What does it take to save entangled seals? Step behind the scenes of our Cape fur seal disentanglement work in the V&A Waterfront with conservation filmmaker and photographer Steve Benjamin with the short film "Saving Seals" with the passion and creativity that goes into this work.
Saving Seals is a short film made by local wildlife photographer and conservation ambassador Steve Benjamin of Animal Ocean Seal Snorkeling. It focuses on the breakthrough work being done by the Two Oceans Aquarium, the Two Oceans Aquarium Foundation, V&A Waterfront's Marine Wildlife Management Programme, the South African Department of Forestry, Fisheries and the Environment, and international collaborators to develop a protocol to safely tranquilise distressed seals so that they can be helped. Saving Seals explores the history of the seal disentanglement programme at the V&A Waterfront, and the desperate need for this new technology, which is enabling those seals that cannot be helped through other means to finally be reached and disentangled.

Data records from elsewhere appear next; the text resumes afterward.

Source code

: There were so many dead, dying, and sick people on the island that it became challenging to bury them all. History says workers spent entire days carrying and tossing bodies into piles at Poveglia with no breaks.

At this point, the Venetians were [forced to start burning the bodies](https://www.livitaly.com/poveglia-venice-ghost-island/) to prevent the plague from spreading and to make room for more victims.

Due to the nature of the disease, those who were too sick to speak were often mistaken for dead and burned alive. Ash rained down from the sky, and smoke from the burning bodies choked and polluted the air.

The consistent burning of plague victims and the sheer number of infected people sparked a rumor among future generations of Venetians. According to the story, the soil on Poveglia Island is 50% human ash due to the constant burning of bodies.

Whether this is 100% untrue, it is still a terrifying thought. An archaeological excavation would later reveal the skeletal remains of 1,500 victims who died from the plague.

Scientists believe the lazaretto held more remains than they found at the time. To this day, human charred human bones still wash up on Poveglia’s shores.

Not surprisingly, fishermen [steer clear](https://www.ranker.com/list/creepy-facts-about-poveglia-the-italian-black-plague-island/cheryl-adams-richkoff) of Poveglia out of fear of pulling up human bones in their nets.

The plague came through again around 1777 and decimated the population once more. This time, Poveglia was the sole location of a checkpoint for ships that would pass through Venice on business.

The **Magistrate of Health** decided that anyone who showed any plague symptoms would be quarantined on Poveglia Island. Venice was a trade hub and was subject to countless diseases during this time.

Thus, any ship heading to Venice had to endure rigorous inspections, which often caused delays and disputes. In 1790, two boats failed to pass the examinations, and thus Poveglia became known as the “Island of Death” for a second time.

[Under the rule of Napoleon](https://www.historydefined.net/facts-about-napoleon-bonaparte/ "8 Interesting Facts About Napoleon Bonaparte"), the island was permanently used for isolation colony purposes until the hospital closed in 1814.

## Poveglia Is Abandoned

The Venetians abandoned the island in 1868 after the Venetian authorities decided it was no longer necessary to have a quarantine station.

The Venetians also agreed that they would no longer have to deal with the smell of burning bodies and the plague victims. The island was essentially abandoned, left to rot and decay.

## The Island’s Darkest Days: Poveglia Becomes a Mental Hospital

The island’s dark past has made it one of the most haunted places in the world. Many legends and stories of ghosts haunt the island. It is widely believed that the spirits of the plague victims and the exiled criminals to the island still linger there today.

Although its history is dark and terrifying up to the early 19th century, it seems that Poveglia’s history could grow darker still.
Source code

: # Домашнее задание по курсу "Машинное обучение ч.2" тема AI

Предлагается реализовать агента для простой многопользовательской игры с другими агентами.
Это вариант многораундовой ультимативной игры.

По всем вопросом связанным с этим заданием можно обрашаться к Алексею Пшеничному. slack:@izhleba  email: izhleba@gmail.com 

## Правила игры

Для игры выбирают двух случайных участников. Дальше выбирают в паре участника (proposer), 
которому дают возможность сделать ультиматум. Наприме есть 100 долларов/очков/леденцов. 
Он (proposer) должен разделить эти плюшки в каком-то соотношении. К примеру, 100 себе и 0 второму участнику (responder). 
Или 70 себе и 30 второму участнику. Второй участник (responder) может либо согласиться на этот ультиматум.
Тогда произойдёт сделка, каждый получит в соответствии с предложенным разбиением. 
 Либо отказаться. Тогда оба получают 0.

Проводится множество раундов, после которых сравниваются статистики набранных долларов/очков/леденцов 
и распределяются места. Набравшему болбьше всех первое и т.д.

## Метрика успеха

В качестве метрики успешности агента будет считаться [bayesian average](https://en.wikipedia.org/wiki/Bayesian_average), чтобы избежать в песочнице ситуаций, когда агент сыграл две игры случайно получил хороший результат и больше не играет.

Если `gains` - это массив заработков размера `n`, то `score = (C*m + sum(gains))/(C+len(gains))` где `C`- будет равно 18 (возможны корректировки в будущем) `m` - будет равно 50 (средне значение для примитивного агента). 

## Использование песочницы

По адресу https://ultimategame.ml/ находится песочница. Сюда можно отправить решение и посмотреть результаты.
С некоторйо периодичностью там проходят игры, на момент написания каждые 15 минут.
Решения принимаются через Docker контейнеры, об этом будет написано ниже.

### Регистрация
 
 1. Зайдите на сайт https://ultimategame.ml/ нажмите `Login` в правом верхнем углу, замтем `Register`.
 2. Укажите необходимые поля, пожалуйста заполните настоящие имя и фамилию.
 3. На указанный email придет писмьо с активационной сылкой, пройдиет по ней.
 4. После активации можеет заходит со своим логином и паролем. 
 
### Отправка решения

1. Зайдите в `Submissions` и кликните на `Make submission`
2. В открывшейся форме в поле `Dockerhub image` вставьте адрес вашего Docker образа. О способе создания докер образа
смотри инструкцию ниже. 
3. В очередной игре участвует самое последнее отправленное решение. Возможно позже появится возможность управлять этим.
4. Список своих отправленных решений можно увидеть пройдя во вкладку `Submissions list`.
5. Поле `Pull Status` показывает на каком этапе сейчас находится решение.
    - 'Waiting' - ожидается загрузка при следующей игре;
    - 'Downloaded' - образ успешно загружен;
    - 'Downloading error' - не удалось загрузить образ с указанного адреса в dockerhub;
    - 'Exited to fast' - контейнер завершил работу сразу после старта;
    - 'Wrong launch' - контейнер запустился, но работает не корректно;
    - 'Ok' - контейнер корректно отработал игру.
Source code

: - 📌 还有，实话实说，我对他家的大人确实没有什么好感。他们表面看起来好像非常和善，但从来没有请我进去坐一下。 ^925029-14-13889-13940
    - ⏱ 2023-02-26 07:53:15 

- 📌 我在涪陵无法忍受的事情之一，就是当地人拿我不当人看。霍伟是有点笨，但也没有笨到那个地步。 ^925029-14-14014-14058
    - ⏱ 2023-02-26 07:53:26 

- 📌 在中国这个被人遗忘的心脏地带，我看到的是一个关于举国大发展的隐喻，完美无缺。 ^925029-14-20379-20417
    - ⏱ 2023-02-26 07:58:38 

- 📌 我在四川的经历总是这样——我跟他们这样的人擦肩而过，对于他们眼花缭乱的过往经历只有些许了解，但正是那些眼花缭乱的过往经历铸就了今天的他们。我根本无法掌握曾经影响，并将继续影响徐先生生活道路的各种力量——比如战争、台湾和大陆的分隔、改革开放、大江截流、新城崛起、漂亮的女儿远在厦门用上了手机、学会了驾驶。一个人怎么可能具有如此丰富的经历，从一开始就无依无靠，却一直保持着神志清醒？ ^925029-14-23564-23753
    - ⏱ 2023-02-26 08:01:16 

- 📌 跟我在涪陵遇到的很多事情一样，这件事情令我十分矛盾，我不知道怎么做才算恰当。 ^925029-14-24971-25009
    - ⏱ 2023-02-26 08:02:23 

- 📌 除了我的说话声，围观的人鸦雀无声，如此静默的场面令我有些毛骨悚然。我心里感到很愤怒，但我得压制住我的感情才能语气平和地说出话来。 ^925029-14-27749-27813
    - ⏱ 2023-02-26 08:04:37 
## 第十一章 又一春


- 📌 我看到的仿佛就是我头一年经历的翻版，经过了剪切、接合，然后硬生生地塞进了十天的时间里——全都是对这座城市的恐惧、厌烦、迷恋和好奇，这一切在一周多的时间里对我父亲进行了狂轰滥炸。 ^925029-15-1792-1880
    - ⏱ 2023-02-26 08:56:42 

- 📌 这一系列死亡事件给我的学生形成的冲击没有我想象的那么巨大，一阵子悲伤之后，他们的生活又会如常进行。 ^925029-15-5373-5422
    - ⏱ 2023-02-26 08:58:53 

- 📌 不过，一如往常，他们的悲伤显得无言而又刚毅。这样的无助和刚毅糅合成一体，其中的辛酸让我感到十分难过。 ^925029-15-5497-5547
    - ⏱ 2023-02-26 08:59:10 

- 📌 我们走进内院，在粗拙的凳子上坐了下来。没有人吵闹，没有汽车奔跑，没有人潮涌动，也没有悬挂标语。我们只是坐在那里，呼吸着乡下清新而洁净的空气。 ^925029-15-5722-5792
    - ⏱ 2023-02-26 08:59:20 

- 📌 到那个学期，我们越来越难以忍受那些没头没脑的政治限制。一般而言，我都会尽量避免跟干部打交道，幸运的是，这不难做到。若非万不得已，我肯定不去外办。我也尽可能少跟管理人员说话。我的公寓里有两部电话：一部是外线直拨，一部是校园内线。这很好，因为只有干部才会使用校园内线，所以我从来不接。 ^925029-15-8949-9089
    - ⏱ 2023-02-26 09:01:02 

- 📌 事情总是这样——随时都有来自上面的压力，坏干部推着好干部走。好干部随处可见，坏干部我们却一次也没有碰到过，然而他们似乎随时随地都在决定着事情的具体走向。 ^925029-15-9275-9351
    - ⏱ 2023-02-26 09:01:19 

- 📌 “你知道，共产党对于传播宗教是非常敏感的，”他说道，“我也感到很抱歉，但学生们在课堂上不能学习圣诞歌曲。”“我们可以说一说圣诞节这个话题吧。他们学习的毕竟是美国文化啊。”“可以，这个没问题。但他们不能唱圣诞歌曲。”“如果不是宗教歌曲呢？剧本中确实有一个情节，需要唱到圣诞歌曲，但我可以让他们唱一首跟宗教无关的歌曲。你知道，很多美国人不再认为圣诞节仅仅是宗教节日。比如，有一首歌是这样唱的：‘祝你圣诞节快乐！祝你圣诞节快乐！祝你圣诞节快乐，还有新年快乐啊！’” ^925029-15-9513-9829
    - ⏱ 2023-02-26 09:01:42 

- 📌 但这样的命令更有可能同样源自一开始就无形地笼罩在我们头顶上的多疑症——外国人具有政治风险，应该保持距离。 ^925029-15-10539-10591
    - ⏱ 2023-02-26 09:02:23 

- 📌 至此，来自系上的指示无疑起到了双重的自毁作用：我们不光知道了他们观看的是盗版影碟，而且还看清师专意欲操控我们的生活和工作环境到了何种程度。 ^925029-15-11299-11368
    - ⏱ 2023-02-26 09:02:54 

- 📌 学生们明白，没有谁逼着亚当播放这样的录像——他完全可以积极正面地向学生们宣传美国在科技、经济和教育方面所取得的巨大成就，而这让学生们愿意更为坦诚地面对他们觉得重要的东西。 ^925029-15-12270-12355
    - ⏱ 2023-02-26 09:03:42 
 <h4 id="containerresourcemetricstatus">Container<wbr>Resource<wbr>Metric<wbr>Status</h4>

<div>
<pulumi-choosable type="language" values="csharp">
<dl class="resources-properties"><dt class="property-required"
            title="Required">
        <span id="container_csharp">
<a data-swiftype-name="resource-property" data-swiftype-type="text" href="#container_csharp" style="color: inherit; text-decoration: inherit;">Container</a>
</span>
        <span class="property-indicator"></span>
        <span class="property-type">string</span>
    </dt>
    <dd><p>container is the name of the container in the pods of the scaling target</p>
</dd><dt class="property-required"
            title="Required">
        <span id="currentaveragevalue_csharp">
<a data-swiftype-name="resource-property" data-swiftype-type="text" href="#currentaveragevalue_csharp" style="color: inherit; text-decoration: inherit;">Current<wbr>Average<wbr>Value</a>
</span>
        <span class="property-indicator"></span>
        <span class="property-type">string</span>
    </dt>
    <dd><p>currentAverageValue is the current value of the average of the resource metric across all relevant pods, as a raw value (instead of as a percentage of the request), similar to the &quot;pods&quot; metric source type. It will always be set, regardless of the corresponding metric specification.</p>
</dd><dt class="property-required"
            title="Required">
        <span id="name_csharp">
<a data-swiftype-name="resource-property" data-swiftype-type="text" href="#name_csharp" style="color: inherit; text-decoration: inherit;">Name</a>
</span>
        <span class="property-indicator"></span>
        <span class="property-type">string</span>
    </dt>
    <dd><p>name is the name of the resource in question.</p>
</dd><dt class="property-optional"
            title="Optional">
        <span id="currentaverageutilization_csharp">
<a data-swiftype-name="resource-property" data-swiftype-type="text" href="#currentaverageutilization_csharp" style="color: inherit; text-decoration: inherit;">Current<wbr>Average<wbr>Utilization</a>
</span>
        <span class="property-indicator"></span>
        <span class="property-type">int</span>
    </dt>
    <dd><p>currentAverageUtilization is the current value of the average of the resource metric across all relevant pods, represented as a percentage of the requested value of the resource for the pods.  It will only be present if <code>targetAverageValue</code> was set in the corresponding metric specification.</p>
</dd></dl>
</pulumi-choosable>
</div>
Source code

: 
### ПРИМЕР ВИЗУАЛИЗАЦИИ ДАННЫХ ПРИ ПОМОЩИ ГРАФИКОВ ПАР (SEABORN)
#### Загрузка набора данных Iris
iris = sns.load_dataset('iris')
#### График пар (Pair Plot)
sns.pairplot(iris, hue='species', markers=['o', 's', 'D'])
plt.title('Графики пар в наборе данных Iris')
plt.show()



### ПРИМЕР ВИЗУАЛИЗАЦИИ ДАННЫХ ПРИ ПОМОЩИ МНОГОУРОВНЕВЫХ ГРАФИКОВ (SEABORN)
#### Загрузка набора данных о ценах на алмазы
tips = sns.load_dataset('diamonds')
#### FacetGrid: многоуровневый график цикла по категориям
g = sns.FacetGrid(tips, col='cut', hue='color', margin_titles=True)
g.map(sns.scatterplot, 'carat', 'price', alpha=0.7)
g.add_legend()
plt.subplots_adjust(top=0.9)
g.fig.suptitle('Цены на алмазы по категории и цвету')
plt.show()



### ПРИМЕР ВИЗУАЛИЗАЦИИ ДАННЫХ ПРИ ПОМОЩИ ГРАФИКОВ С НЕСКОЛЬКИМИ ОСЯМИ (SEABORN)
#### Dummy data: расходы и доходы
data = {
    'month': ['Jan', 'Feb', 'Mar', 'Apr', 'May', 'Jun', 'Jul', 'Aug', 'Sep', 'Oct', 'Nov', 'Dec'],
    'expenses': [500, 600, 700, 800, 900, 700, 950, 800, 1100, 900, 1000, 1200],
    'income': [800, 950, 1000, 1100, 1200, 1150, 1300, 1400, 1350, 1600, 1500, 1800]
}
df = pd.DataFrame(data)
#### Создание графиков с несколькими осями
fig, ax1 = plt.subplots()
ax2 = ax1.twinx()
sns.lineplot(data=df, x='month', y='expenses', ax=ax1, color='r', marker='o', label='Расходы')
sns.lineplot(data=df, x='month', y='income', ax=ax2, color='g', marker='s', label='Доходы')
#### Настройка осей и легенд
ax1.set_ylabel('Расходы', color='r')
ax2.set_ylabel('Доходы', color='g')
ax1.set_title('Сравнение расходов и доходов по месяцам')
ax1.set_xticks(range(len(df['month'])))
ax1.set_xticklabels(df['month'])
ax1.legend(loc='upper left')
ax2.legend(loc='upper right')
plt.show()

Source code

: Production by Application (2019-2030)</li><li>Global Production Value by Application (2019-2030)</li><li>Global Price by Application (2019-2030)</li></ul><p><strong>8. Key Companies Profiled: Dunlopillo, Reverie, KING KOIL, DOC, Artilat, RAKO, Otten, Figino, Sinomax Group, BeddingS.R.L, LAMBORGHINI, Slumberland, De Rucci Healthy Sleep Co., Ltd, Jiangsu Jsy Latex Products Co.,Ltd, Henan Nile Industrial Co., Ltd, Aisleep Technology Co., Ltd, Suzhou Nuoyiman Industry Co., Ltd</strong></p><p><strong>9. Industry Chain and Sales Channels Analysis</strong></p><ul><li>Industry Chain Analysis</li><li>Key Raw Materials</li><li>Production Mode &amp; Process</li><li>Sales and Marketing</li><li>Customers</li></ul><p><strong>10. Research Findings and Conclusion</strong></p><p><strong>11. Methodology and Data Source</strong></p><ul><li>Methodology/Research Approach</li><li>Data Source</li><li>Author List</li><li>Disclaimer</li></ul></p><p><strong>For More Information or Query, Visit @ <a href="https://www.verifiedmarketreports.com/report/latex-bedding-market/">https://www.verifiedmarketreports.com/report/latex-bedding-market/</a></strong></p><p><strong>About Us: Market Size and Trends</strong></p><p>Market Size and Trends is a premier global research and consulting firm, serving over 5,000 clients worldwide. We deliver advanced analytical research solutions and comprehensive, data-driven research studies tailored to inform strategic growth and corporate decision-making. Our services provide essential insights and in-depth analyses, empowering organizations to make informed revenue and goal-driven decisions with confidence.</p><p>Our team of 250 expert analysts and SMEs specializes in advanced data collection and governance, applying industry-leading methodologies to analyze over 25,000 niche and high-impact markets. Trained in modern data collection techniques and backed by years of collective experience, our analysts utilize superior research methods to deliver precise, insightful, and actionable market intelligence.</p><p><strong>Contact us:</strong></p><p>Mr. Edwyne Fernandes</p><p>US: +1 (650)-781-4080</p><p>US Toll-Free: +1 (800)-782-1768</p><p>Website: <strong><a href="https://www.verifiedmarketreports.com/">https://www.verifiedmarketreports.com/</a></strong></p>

We are faced daily with the wounds inflicted on Cape fur seals by loops of fishing line, box bands, and other plastic trash that they become entangled in. The only way to remove these nooses, and save their lives, is through human intervention - something that our team in Cape Town's V&A Waterfront knows well, routinely using stealth, cunning and inventive tools to get close enough to help these distressed animals. But, even with the best of intentions, we cannon reach every seal - this is where darting comes in, a new tool that will allow us to make an even greater difference and help seals that were previously out of reach.